Problem details —
Your answer is the listing, printed exactly as given.

** Opening Supplied material block **

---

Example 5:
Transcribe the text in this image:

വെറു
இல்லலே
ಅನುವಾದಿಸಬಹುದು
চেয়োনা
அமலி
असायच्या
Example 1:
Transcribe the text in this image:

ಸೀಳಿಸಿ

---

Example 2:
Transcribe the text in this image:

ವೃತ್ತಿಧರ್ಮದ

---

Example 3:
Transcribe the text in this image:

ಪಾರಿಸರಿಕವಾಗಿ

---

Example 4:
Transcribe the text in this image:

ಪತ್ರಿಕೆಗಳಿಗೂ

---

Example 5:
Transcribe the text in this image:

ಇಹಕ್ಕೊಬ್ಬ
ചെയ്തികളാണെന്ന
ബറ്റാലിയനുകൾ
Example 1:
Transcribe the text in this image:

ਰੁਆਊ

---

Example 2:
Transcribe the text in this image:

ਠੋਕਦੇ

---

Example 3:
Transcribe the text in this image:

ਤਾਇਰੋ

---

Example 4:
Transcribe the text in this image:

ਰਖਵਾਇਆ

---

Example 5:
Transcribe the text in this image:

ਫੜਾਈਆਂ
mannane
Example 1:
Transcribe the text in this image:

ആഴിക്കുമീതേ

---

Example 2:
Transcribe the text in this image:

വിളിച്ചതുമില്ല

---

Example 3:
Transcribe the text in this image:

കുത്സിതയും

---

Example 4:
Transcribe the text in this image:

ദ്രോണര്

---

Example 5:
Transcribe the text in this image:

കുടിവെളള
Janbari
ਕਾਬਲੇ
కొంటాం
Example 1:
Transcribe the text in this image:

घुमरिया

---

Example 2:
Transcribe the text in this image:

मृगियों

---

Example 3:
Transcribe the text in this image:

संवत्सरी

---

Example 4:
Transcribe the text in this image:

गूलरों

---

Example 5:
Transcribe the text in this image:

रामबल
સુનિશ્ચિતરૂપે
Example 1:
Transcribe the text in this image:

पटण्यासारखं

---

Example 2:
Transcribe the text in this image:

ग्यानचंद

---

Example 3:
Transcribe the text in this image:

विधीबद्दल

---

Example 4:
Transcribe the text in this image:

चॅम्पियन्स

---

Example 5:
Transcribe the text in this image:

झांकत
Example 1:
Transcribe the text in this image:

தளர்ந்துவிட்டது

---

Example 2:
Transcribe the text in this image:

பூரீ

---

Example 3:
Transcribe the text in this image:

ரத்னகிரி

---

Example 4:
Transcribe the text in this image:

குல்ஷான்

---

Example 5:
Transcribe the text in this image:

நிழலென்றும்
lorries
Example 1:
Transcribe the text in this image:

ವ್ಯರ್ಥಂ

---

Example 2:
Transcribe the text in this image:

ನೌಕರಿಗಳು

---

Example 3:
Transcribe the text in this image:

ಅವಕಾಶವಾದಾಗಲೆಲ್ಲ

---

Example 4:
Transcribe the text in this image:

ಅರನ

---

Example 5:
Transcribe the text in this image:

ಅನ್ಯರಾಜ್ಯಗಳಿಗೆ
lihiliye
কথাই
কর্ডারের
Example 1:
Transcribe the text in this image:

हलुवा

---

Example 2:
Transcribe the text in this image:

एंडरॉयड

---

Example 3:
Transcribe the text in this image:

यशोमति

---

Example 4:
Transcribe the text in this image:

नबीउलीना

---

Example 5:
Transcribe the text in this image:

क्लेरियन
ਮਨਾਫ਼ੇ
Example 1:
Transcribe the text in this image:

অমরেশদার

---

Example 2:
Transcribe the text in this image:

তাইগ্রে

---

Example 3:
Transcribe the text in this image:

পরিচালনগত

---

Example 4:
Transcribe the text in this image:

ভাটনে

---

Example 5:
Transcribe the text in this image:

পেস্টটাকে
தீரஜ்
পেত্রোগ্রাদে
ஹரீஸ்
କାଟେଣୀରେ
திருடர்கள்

** Closing Supplied material block **

Completed task —
---

Example 5:
Transcribe the text in this image:

വെറു
இல்லலே
ಅನುವಾದಿಸಬಹುದು
চেয়োনা
அமலி
असायच्या
Example 1:
Transcribe the text in this image:

ಸೀಳಿಸಿ

---

Example 2:
Transcribe the text in this image:

ವೃತ್ತಿಧರ್ಮದ

---

Example 3:
Transcribe the text in this image:

ಪಾರಿಸರಿಕವಾಗಿ

---

Example 4:
Transcribe the text in this image:

ಪತ್ರಿಕೆಗಳಿಗೂ

---

Example 5:
Transcribe the text in this image:

ಇಹಕ್ಕೊಬ್ಬ
ചെയ്തികളാണെന്ന
ബറ്റാലിയനുകൾ
Example 1:
Transcribe the text in this image:

ਰੁਆਊ

---

Example 2:
Transcribe the text in this image:

ਠੋਕਦੇ

---

Example 3:
Transcribe the text in this image:

ਤਾਇਰੋ

---

Example 4:
Transcribe the text in this image:

ਰਖਵਾਇਆ

---

Example 5:
Transcribe the text in this image:

ਫੜਾਈਆਂ
mannane
Example 1:
Transcribe the text in this image:

ആഴിക്കുമീതേ

---

Example 2:
Transcribe the text in this image:

വിളിച്ചതുമില്ല

---

Example 3:
Transcribe the text in this image:

കുത്സിതയും

---

Example 4:
Transcribe the text in this image:

ദ്രോണര്

---

Example 5:
Transcribe the text in this image:

കുടിവെളള
Janbari
ਕਾਬਲੇ
కొంటాం
Example 1:
Transcribe the text in this image:

घुमरिया

---

Example 2:
Transcribe the text in this image:

मृगियों

---

Example 3:
Transcribe the text in this image:

संवत्सरी

---

Example 4:
Transcribe the text in this image:

गूलरों

---

Example 5:
Transcribe the text in this image:

रामबल
સુનિશ્ચિતરૂપે
Example 1:
Transcribe the text in this image:

पटण्यासारखं

---

Example 2:
Transcribe the text in this image:

ग्यानचंद

---

Example 3:
Transcribe the text in this image:

विधीबद्दल

---

Example 4:
Transcribe the text in this image:

चॅम्पियन्स

---

Example 5:
Transcribe the text in this image:

झांकत
Example 1:
Transcribe the text in this image:

தளர்ந்துவிட்டது

---

Example 2:
Transcribe the text in this image:

பூரீ

---

Example 3:
Transcribe the text in this image:

ரத்னகிரி

---

Example 4:
Transcribe the text in this image:

குல்ஷான்

---

Example 5:
Transcribe the text in this image:

நிழலென்றும்
lorries
Example 1:
Transcribe the text in this image:

ವ್ಯರ್ಥಂ

---

Example 2:
Transcribe the text in this image:

ನೌಕರಿಗಳು

---

Example 3:
Transcribe the text in this image:

ಅವಕಾಶವಾದಾಗಲೆಲ್ಲ

---

Example 4:
Transcribe the text in this image:

ಅರನ

---

Example 5:
Transcribe the text in this image:

ಅನ್ಯರಾಜ್ಯಗಳಿಗೆ
lihiliye
কথাই
কর্ডারের
Example 1:
Transcribe the text in this image:

हलुवा

---

Example 2:
Transcribe the text in this image:

एंडरॉयड

---

Example 3:
Transcribe the text in this image:

यशोमति

---

Example 4:
Transcribe the text in this image:

नबीउलीना

---

Example 5:
Transcribe the text in this image:

क्लेरियन
ਮਨਾਫ਼ੇ
Example 1:
Transcribe the text in this image:

অমরেশদার

---

Example 2:
Transcribe the text in this image:

তাইগ্রে

---

Example 3:
Transcribe the text in this image:

পরিচালনগত

---

Example 4:
Transcribe the text in this image:

ভাটনে

---

Example 5:
Transcribe the text in this image:

পেস্টটাকে
தீரஜ்
পেত্রোগ্রাদে
ஹரீஸ்
କାଟେଣୀରେ
திருடர்கள்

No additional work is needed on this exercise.